EXERCISE
Every entry must be copied word for word.

▬▬▬▬▬▬▬▬▬▬

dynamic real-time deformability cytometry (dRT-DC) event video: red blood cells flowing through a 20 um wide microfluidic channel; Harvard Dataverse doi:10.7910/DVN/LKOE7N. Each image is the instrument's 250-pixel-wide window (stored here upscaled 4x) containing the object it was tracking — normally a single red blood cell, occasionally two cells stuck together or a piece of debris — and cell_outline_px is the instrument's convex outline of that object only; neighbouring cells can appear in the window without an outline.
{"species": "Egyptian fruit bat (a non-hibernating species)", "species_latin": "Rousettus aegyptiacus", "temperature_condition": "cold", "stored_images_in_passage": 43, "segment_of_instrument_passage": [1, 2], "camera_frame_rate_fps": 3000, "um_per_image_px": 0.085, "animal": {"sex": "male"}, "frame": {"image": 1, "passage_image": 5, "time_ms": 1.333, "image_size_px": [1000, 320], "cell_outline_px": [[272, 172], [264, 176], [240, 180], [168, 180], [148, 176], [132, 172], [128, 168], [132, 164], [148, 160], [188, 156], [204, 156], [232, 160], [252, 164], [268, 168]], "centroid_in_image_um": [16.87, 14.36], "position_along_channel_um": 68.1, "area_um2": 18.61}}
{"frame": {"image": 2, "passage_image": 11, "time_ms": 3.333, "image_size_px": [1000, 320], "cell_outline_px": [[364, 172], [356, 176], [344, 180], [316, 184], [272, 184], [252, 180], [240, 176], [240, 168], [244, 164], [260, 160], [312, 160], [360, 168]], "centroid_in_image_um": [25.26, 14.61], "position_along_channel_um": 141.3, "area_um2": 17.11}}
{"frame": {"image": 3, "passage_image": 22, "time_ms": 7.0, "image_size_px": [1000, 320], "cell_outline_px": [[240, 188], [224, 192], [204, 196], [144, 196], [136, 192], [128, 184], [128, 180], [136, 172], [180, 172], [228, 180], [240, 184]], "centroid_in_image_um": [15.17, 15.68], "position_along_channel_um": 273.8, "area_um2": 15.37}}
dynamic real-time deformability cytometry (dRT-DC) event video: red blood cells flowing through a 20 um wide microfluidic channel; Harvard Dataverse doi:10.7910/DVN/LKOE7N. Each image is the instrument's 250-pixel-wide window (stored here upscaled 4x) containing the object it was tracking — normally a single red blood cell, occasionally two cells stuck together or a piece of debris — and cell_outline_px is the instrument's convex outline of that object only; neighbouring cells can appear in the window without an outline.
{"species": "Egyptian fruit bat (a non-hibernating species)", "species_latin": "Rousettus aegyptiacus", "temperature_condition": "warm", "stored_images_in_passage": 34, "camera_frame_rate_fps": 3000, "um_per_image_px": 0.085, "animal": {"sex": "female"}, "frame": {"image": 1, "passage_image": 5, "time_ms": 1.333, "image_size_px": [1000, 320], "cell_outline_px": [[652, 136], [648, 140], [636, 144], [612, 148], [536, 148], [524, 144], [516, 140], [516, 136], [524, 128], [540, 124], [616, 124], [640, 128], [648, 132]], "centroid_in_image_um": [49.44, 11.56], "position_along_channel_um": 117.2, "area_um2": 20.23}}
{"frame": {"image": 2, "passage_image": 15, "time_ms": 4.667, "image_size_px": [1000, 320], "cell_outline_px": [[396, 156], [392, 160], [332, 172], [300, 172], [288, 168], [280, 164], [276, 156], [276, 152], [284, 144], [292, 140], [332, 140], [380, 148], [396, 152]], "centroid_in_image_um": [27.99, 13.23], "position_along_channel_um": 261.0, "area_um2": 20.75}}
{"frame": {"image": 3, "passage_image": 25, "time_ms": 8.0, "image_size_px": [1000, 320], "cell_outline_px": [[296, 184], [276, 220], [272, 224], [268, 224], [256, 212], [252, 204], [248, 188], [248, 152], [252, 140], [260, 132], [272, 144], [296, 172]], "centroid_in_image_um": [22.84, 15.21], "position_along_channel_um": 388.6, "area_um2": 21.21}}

▬▬▬▬▬▬▬▬▬▬

RESULT OF THIS TASK
dynamic real-time deformability cytometry (dRT-DC) event video: red blood cells flowing through a 20 um wide microfluidic channel; Harvard Dataverse doi:10.7910/DVN/LKOE7N. Each image is the instrument's 250-pixel-wide window (stored here upscaled 4x) containing the object it was tracking — normally a single red blood cell, occasionally two cells stuck together or a piece of debris — and cell_outline_px is the instrument's convex outline of that object only; neighbouring cells can appear in the window without an outline.
{"species": "Egyptian fruit bat (a non-hibernating species)", "species_latin": "Rousettus aegyptiacus", "temperature_condition": "cold", "stored_images_in_passage": 43, "segment_of_instrument_passage": [1, 2], "camera_frame_rate_fps": 3000, "um_per_image_px": 0.085, "animal": {"sex": "male"}, "frame": {"image": 1, "passage_image": 5, "time_ms": 1.333, "image_size_px": [1000, 320], "cell_outline_px": [[272, 172], [264, 176], [240, 180], [168, 180], [148, 176], [132, 172], [128, 168], [132, 164], [148, 160], [188, 156], [204, 156], [232, 160], [252, 164], [268, 168]], "centroid_in_image_um": [16.87, 14.36], "position_along_channel_um": 68.1, "area_um2": 18.61}}
{"frame": {"image": 2, "passage_image": 11, "time_ms": 3.333, "image_size_px": [1000, 320], "cell_outline_px": [[364, 172], [356, 176], [344, 180], [316, 184], [272, 184], [252, 180], [240, 176], [240, 168], [244, 164], [260, 160], [312, 160], [360, 168]], "centroid_in_image_um": [25.26, 14.61], "position_along_channel_um": 141.3, "area_um2": 17.11}}
{"frame": {"image": 3, "passage_image": 22, "time_ms": 7.0, "image_size_px": [1000, 320], "cell_outline_px": [[240, 188], [224, 192], [204, 196], [144, 196], [136, 192], [128, 184], [128, 180], [136, 172], [180, 172], [228, 180], [240, 184]], "centroid_in_image_um": [15.17, 15.68], "position_along_channel_um": 273.8, "area_um2": 15.37}}
dynamic real-time deformability cytometry (dRT-DC) event video: red blood cells flowing through a 20 um wide microfluidic channel; Harvard Dataverse doi:10.7910/DVN/LKOE7N. Each image is the instrument's 250-pixel-wide window (stored here upscaled 4x) containing the object it was tracking — normally a single red blood cell, occasionally two cells stuck together or a piece of debris — and cell_outline_px is the instrument's convex outline of that object only; neighbouring cells can appear in the window without an outline.
{"species": "Egyptian fruit bat (a non-hibernating species)", "species_latin": "Rousettus aegyptiacus", "temperature_condition": "warm", "stored_images_in_passage": 34, "camera_frame_rate_fps": 3000, "um_per_image_px": 0.085, "animal": {"sex": "female"}, "frame": {"image": 1, "passage_image": 5, "time_ms": 1.333, "image_size_px": [1000, 320], "cell_outline_px": [[652, 136], [648, 140], [636, 144], [612, 148], [536, 148], [524, 144], [516, 140], [516, 136], [524, 128], [540, 124], [616, 124], [640, 128], [648, 132]], "centroid_in_image_um": [49.44, 11.56], "position_along_channel_um": 117.2, "area_um2": 20.23}}
{"frame": {"image": 2, "passage_image": 15, "time_ms": 4.667, "image_size_px": [1000, 320], "cell_outline_px": [[396, 156], [392, 160], [332, 172], [300, 172], [288, 168], [280, 164], [276, 156], [276, 152], [284, 144], [292, 140], [332, 140], [380, 148], [396, 152]], "centroid_in_image_um": [27.99, 13.23], "position_along_channel_um": 261.0, "area_um2": 20.75}}
{"frame": {"image": 3, "passage_image": 25, "time_ms": 8.0, "image_size_px": [1000, 320], "cell_outline_px": [[296, 184], [276, 220], [272, 224], [268, 224], [256, 212], [252, 204], [248, 188], [248, 152], [252, 140], [260, 132], [272, 144], [296, 172]], "centroid_in_image_um": [22.84, 15.21], "position_along_channel_um": 388.6, "area_um2": 21.21}}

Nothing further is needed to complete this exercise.